» Exercise brief:
Identify, in the records below, every line where the string "child" appears, and copy each such line.

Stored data

+===+

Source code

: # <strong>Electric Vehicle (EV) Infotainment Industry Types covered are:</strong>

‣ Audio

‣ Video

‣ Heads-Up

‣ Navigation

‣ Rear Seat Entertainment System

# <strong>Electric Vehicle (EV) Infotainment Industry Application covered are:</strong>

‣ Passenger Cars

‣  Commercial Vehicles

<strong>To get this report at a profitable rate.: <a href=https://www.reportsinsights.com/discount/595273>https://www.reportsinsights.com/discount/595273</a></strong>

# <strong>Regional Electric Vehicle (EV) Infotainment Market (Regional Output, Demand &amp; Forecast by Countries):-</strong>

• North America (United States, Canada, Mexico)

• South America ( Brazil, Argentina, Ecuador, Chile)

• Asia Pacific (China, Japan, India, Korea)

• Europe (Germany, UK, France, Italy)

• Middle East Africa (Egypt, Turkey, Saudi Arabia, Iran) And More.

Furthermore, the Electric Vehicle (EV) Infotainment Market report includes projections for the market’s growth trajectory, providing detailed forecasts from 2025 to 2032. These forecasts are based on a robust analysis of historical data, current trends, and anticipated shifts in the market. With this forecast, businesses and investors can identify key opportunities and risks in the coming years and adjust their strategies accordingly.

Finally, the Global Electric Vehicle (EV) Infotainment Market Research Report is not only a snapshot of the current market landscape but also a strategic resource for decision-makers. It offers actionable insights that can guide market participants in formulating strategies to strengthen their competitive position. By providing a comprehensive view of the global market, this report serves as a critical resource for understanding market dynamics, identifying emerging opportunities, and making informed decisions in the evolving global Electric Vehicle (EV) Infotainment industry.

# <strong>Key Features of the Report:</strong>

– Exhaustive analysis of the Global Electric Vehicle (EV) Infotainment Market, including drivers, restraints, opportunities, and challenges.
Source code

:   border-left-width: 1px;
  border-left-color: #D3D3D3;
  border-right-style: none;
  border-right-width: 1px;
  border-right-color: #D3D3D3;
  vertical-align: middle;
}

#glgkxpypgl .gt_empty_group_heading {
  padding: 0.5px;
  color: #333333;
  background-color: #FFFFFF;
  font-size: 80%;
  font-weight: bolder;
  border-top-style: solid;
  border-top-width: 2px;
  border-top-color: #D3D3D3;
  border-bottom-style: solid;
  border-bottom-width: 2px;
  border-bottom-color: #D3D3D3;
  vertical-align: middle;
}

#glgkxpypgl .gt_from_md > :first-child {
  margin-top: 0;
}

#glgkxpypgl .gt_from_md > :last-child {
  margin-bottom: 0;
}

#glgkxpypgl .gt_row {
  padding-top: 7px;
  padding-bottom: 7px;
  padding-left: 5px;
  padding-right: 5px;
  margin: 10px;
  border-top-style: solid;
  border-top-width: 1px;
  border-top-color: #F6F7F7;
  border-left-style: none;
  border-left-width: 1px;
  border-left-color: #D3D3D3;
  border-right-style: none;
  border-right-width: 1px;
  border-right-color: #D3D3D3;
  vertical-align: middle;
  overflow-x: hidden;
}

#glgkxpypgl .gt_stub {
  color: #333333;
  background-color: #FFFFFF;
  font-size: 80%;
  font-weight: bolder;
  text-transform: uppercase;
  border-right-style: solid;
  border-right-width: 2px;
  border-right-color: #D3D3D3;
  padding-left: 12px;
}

+===+

» Solved problem:
#glgkxpypgl .gt_from_md > :first-child {
#glgkxpypgl .gt_from_md > :last-child {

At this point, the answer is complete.